_TASK INSTRUCTIONS:_ Repeat each record exactly as written, and drop any images.

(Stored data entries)
BEGIN
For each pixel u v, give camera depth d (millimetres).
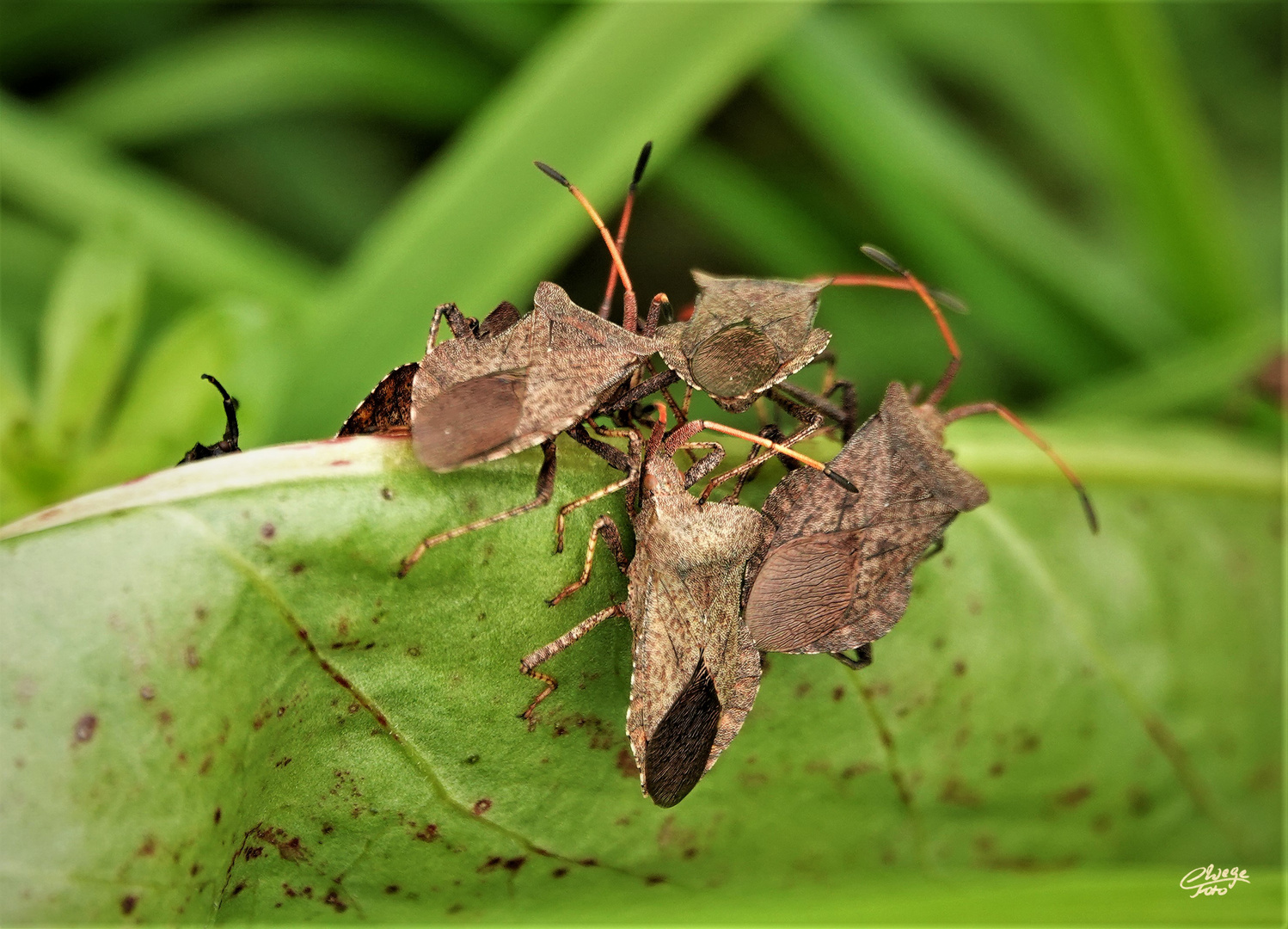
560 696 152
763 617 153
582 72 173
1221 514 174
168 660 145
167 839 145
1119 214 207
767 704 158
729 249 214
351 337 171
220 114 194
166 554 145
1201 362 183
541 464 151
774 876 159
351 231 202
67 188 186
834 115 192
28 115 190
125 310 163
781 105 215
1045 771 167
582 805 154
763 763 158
END
_TASK ANSWER:_
For each pixel u v, give camera depth d (millimetres).
560 696 152
763 617 153
582 72 173
1221 514 174
168 660 145
167 839 145
1119 214 207
767 704 158
729 249 214
351 337 171
220 114 194
166 554 145
1201 362 183
541 464 151
774 876 159
351 231 202
67 188 186
834 115 192
28 115 190
125 310 163
781 105 215
1045 771 167
582 805 154
763 763 158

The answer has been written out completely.